Não estamos pleiteando o fim desta autorização, nem seria possível ao Estado tutelar a todo tempo as relações pessoais em termos de segurança pública. Chega de utopia. É possível, todavia, minimizar totalmente as formas de adquirir a concessão pública, limitando-se, assim, o uso indiscriminado de armas de fogo no meio livre e comum, restando às armas registradas, o consolo da permanência nos lares para a efetiva "guarda do patrimônio", motivo norteador de quase todos os pedidos autorizadores.

A criteriosa análise da expedição autorizadora é a chave de tudo. Atualmente basta a juntada de documentos e o preenchimento de formulários para consegui-la, mas, este critério é insuficiente. Deveria haver um rigor um pouco maior, como o que vem sendo tomado quando da expedição da Carteira Nacional de Habilitação, qual seja, inúmeras datas para exames de avaliação cultural e pessoal, mínimos que são, funcionam mais, realmente selecionando do que segregando, pois é possível aos reprovados novo exame.

Para os que desejam andar armados, exames similares deveriam ser realizados. Além de minucioso exame psicológico, que seria fundamental, já que, será outorgado poder capaz não só de defender, mas, também, de atacar e até matar. Prova do sucesso deste exame psicológico é o resultado obtido na Polícia Militar do Estado, afastando os militares envolvidos em ocorrências de alto risco, conforme ilustrou Cristiano Avila Maronna em "Proar: uma nova mentalidade na PM" (Boletim IBCCRIM nº 43, p. 5).

Solução, todavia, totalmente absurda é o enquadramento do porte de arma como crime, conforme suscitam os rumores nos bastidores jurídicos, políticos e administrativos da Nação. Já está provado que medida desta monta não servirá para nada, exceto para promoções de ordem pessoal, usando-se do sistema básico legal como trampolim para um alcance na mídia

Não é penalizando exageradamente o porte de arma que se chegará à solução do problema primordial, que é a falta de cultura refletidade na criminalidade.

Novamente, como foi o caso da Lei 8.072/90, Lei dos Crimes Hediondos, não será possível conseguir resultado algum de forma prática. Os desfavorecidos serão alcançados e tão somente estes irão parar nas dependências carcerárias das diversas unidades prisionais.

É patente que a prisão dos que eventualmente andem armados servirá para piorar a vida em sociedade, já que o coeficiente ressocializador das prisões é igual a zero. Sendo assim, o detido, por este crime de porte de arma, será mais um marcado para sempre em toda a sua existência, pois, sua conduta – portar arma –, apenas potencial para causar um dano, restou-lhe efetivamente um grande prejuízo, concretizando na coerção desmedida entre ação e resultado, incompatíveis com um Estado Democrático de Direito.

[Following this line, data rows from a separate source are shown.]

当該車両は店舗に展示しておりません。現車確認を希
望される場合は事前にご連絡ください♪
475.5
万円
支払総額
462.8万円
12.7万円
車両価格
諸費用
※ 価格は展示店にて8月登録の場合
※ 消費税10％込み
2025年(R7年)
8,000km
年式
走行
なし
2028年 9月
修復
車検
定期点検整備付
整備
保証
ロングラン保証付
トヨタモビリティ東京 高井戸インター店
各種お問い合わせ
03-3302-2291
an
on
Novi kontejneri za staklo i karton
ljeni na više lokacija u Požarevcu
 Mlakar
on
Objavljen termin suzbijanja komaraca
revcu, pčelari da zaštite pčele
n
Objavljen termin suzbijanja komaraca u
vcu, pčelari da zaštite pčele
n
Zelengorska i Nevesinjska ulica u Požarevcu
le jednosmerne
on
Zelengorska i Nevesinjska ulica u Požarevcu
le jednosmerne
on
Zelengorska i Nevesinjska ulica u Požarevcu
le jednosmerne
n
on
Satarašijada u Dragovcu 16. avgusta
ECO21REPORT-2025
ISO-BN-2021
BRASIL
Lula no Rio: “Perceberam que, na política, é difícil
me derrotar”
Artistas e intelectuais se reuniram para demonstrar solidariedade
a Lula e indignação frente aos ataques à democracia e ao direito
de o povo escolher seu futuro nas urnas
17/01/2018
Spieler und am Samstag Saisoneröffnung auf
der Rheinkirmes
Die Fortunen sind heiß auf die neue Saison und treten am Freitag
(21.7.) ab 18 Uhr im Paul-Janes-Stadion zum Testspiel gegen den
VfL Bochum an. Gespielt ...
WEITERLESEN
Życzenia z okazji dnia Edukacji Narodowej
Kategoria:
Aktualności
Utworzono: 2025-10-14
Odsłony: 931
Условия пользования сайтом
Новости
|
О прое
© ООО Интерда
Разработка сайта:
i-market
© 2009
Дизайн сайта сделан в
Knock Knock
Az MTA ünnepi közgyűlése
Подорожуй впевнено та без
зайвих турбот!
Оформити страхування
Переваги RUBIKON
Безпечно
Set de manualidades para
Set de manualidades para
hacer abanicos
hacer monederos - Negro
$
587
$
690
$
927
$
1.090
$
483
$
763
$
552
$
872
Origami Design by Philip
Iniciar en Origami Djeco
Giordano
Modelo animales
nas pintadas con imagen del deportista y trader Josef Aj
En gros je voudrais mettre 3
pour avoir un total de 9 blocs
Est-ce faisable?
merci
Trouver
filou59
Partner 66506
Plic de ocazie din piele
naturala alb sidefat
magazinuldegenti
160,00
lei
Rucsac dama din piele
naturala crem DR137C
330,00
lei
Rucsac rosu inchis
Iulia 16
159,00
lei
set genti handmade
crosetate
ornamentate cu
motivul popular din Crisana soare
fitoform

Forçoso é reconhecer que as medidas estão buscando solucionar os extremados casos de violência galopante que a cada dia estão mais presentes em nossa sociedade, contudo, estas reformas pontuais estão completamente fora da realidade e sua autenticidade é contestável, parecendo estar sempre direcionadas a suprir determinados (sempre os mesmos) interesses.

Colocar na cadeia quem anda armado, jamais será uma solução plausível, e certamente fruto da total incoerência entre os fins e os meios de correção. O sistema prisional está falido, conforme aponta Cezar Roberto Bittencourt, em "A Falência da Pena de Prisão" (editora Revista dos Tribunais, 1993), e a solução alvitrada certamente colaborará um pouco mais para isto.

Ao Estado cumpre realizar uma política fiscalizadora efetiva, restringindo ao máximo a expedição deste tipo de licença. Compete aos seus agentes ir a campo buscar os focos onde as armas encontram-se irregularmente guardadas e finalmente enfrentar o contrabando de armas como vem combatendo o tráfico ilícito de entorpecentes.

Atuando desta forma, com certeza o legislador poderá ocupar-se com outra matéria, já que o problema relacionado ao alcance do crime porte de arma, será – certamente –, minorado, competindo então o acompanhamento da atual problemática ao segundo escalão…


Helio Narvaez, Diretor adjunto da RBCCrim e delegado de polícia da corregedoria em SP.

NARVAEZ, Helio. Qual o alcance da palavra crime no art. 91, II, a, do CP. Boletim IBCCRIM. São Paulo, n.46, p. 07, set. 1996.